A public warning to Fiji's new government from the country's military chief has been "dealt with", Prime Minister Sitiveni Rabuka says.

Mr Rabuka said it was unlikely Fiji's constitution would be changed to remove the military's role in the island nation's democracy.

Republic of Fiji Military Forces (RFMF) Commander Major General Jone Kalouniwai warned lawmakers on Tuesday against making "sweeping changes" less than a month after a tight election that removed the government of Frank Bainimarama, who ruled the Pacific island for 16 years after taking power in a coup.

Fiji has a history of military coups, including two staged by current prime minister Rabuka in 1987.

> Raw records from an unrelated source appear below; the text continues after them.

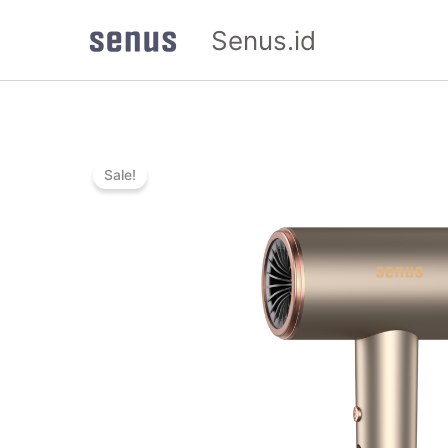
Skip
Senus.id
to
content
Sale!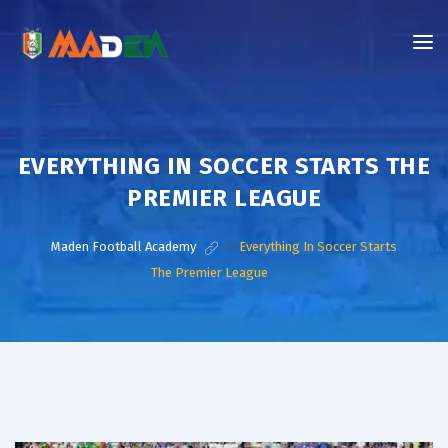
EVERYTHING IN SOCCER STARTS THE
PREMIER LEAGUE
Maden Football Academy
>
Everything In Soccer Starts
The Premier League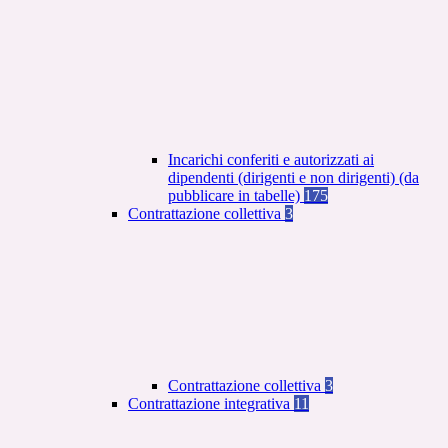
Incarichi conferiti e autorizzati ai
dipendenti (dirigenti e non dirigenti) (da
pubblicare in tabelle)
175
Contrattazione collettiva
3
Contrattazione collettiva
3
Contrattazione integrativa
11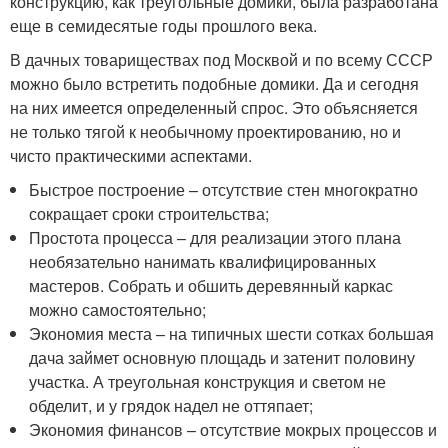
конструкцию, как треугольные домики, была разработана
еще в семидесятые годы прошлого века.
В дачных товариществах под Москвой и по всему СССР
можно было встретить подобные домики. Да и сегодня
на них имеется определенный спрос. Это объясняется
не только тягой к необычному проектированию, но и
чисто практическими аспектами.
Быстрое построение – отсутствие стен многократно
сокращает сроки строительства;
Простота процесса – для реализации этого плана
необязательно нанимать квалифицированных
мастеров. Собрать и обшить деревянный каркас
можно самостоятельно;
Экономия места – на типичных шести сотках большая
дача займет основную площадь и затенит половину
участка. А треугольная конструкция и светом не
обделит, и у грядок надел не оттяпает;
Экономия финансов – отсутствие мокрых процессов и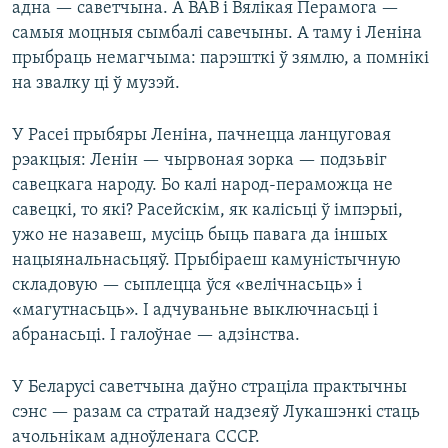
адна — саветчына. А ВАВ і Вялікая Перамога —
самыя моцныя сымбалі савечыны. А таму і Леніна
прыбраць немагчыма: парэшткі ў зямлю, а помнікі
на звалку ці ў музэй.
У Расеі прыбяры Леніна, пачнецца ланцуговая
рэакцыя: Ленін — чырвоная зорка — подзьвіг
савецкага народу. Бо калі народ-пераможца не
савецкі, то які? Расейскім, як калісьці ў імпэрыі,
ужо не назавеш, мусіць быць павага да іншых
нацыянальнасьцяў. Прыбіраеш камуністычную
складовую — сыплецца ўся «велічнасьць» і
«магутнасьць». І адчуваньне выключнасьці і
абранасьці. І галоўнае — адзінства.
У Беларусі саветчына даўно страціла практычны
сэнс — разам са стратай надзеяў Лукашэнкі стаць
ачольнікам адноўленага СССР.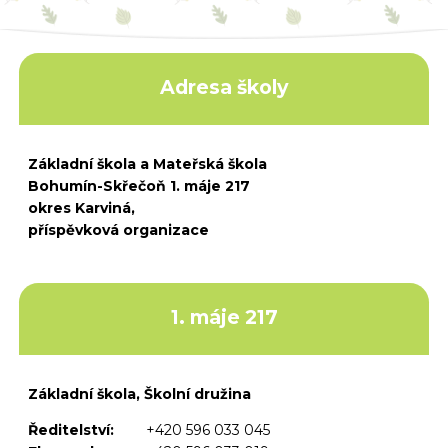
Adresa školy
Základní škola a Mateřská škola
Bohumín-Skřečoň 1. máje 217
okres Karviná,
příspěvková organizace
1. máje 217
Základní škola, Školní družina
Ředitelství:
+420 596 033 045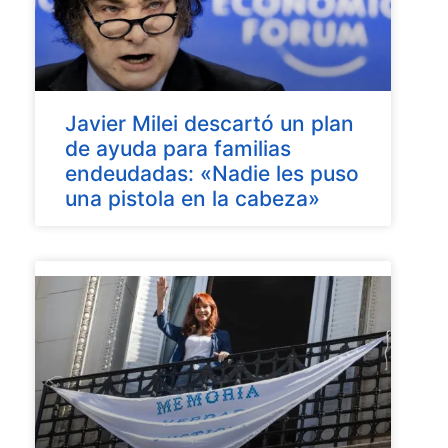
Javier Milei descartó un plan
de ayuda para familias
endeudadas: «Nadie les puso
una pistola en la cabeza»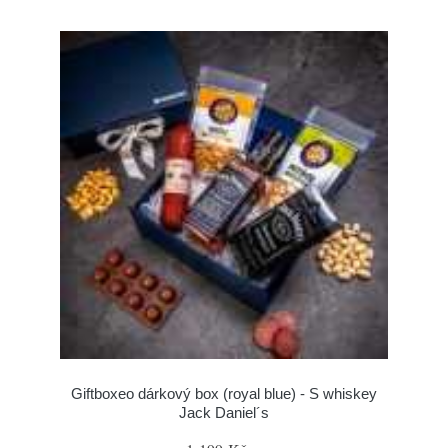
Giftboxeo dárkový box (royal blue) - S whiskey
Jack Daniel´s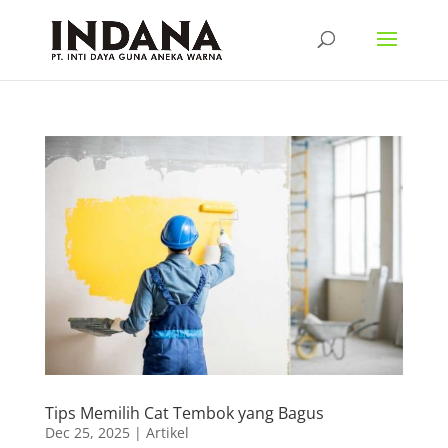
Tips Memilih Cat Tembok yang Bagus
Dec 25, 2025
|
Artikel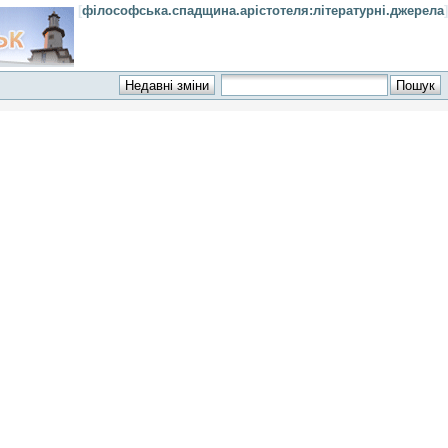
[
філософська.спадщина.арістотеля:літературні.джерела
]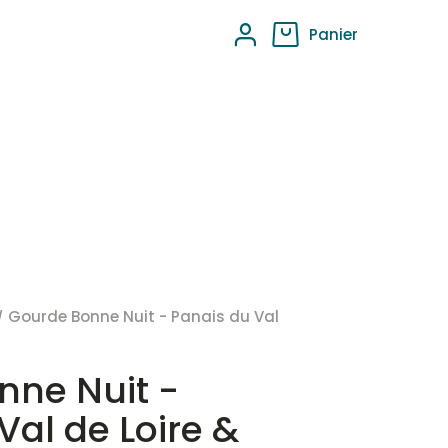
Panier
Gourde Bonne Nuit - Panais du Val
nne Nuit -
Val de Loire &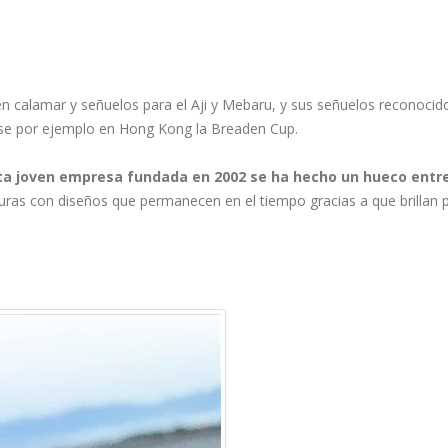
 en calamar y señuelos para el Aji y Mebaru, y sus señuelos reconocid
dose por ejemplo en Hong Kong la Breaden Cup.
ta joven empresa fundada en 2002 se ha hecho un hueco entr
turas con diseños que permanecen en el tiempo gracias a que brillan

Rabuka became prime minister on December 24 after a coalition of parties narrowly voted to install him as leader of the strategically important Pacific nation.

In his public statement, Kalouniwai cited Fiji's 2013 constitution, which gives the military responsibility to uphold the well-being of Fijians and is viewed by some analysts as giving the military constitutional power to intervene in politics.

Rabuka's government has previously told media it wants to review the constitution and would look for ways to remove the military's role.

Rabuka told reporters on Wednesday Kalouniwai's public warning was "a one-off statement that has been dealt with" after talks between the military chief and Home Affairs Minister Pio Tikoduadua.

The Fiji Times newspaper carried a headline quoting Rabuka as saying people should "relax" after public anxiety on Wednesday there could be another military intervention.

Responding to questions at a live-streamed press conference on Wednesday, Rabuka said the government could only redefine the role of the military in Fiji's democratic system by changing the constitution.

"That's something that will be very difficult to achieve at this time - it demands a majority of two-thirds in the house and two-thirds of registered voters," he said.